One word that comes to mind when we think of Nebraska’s afterschool programs – resilience. As we look back on the past year, we’ve seen afterschool programs’ innovative efforts to prepare our youth for successful careers, provide STEM skills, and deliver problem-solving activities.
To top off these efforts, we’ve seen our afterschool programs combat the pandemic with creative and relevant activities for young people. Today, we visited with Austin Casselberry, Norfolk Public Schools 21st CCLC Grant Project Director. The school is also the home to Aftershock, their afterschool program that delivers intentional quality learning.
Nebraska Children and Families Foundation is on board with purposeful afterschool programs like these. We are home to Beyond School Bells (BSB), a dedicated network of afterschool professionals who create, sustain, and enhance quality expanded learning programs, or ELOs.
BSB recognizes that traditional school days can’t always provide the extracurricular and hands-on activities that kids and youth need to be competitive for the job market, engaged in creative problem-solving, and up-to-speed with STEM skills, just to name a few reasons why afterschool is important.
Beyond School Bells is always glad to catch up with one of our partners and afterschool programs like Aftershock, which recently began a podcasting club. Say what you will about afterschool and summer programs, but they are anything but just babysitting.
Despite this occasional misconception, as we spoke with Austin, it became evident that throughout Nebraska, initiatives like the podcasting club are one of many that allow kids to experiment, become career-ready, and have fun in a safe environment.
Austin said that when the high-tech equipment arrived, it was put to immediate use. With an upcoming band and orchestra concert, the school wanted to engage the parents while remaining socially distant. This is where the equipment for broadcasting and podcasting came in handy.
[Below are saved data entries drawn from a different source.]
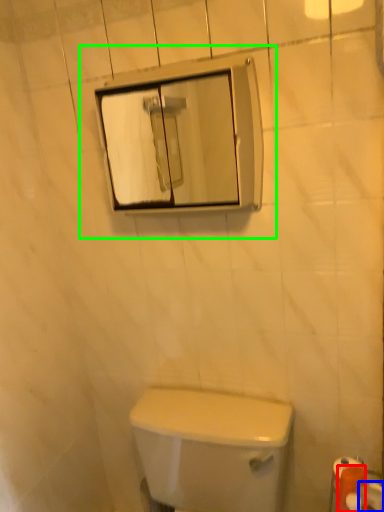
Question: Based on their relative distances, which object is nearer to toilet paper (highlighted by a red box)? Choose from toilet paper (highlighted by a blue box) and view mirror (highlighted by a green box).

Choices:
 (A) toilet paper
 (B) view mirror

Answer: (A)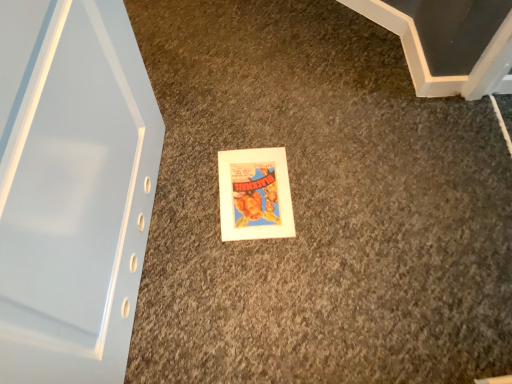
Locate an element on the screen. vacant region to the right of white glossy door at left is located at coordinates (278, 236).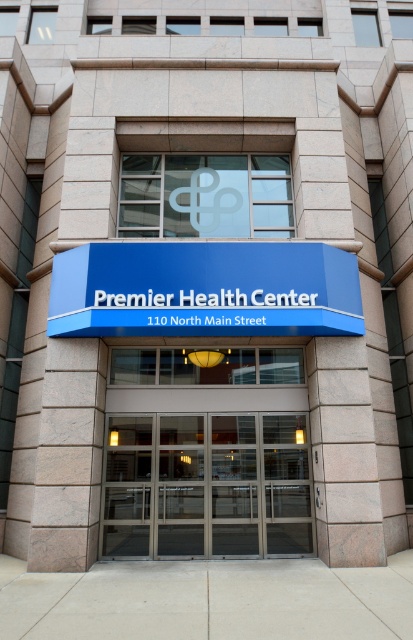
You are a delivery person arriving at the Premier Health Center. You need to enter through the entrance. Which object should you approach first, the metallic glass doors at center or the blue plastic sign at center?

The metallic glass doors at center is positioned on the right side of the blue plastic sign at center. Since you need to enter through the entrance, you should approach the metallic glass doors at center first as they are the entrance point.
“We then recorded the band and orchestra concerts,” said Austin. “So, the parents were able to watch their kids!”
Austin said that from there, parents received clips of their children’s performance within a few days. “It was a huge stress relief for teachers,” he said. “The band and music instructors just had to run the concert.”
Soon after, the cameras and filmmaking software continued to be put to good use. Students in the afterschool podcasting club began to exercise their creative skills and a series was born. Austin said that the club allows students to exercise a great deal of freedom in how and what they engage for the podcasts.
“The kids pick the topic, they do the branding, then they do an episode of interest. They even try to identify professionals to be interviewed.”
This is where afterschool truly makes an impact. When kids can speak to admired professionals in a field of interest, this is the possible beginning of a career. Whether that career is in marketing, communications, or the interviewee’s field, one thing is for certain – students are spending their time wisely. They’re gaining soft and hard skills that will prepare them for the 21st century job market.
Austin said that in addition to providing career exploration and technical expertise, the students exercised even more creativity with holiday themes.
“For episode one, for Halloween, we featured paranormal activity in Northeast Nebraska, so we interviewed the president of the paranormal activity organization!” said Austin.
Although Austin said that perhaps the students won’t pursue a ghostbusting career, they’re still learning a valuable lesson.
“The kids realize adults aren’t scary!” said Austin. “And they realize, ‘I can ask them about their job.’”
Episode two, meanwhile, was a podcast on the history of all games. Students explored the backgrounds of video games, board games, and animation. And they’re not showing any signs of stopping.
“Now they’re working on an episode about less common sports,” said Austin. “The topics are fun, and kids get one hundred percent input on what the topics are and how to put them together.”
Austin said one of the most memorable moments was after a long wait period, watching the students finally test out the new equipment.
“The kids were skeptical at first, thinking, ‘Why do we need this?’ Then, they heard their voices with those nice mics and speakers, and they lit up. It hooked a lot of kids, it was really cool,” said Austin.
As with so many afterschool activities, the possibilities are endless. Austin said that one highly desired career and skill set is content creation, which students can learn throughout podcasting.
“Marketing has shifted to social media; someone has to produce ads, it’s a fast-growing career. Kids have the opportunity to be content creators,” he said.
Austin said his sincere hope is that students will explore career options in content creation or through networking with their professional guests that can spark an interest.
As far as the future goes, the podcasting club continues to flex their innovative muscles.
“Moving forward, we’ll invite more partners and be intentional about the career aspect,” said Austin. One of the possible future initiatives include the local radio station and college teaming up with the afterschool program to supply more equipment.
Above all, Austin shares BSB’s view that afterschool is truly where the magic can happen, as the curriculum is developed with the next generation of professionals and community’s needs in mind.
“Afterschool programs have provided hands-on expanded learning,” said Austin. “It’s intentional. I don’t know a single afterschool program that doesn’t take a good hard look at their community’s needs in order to prepare the next generation for the workforce.”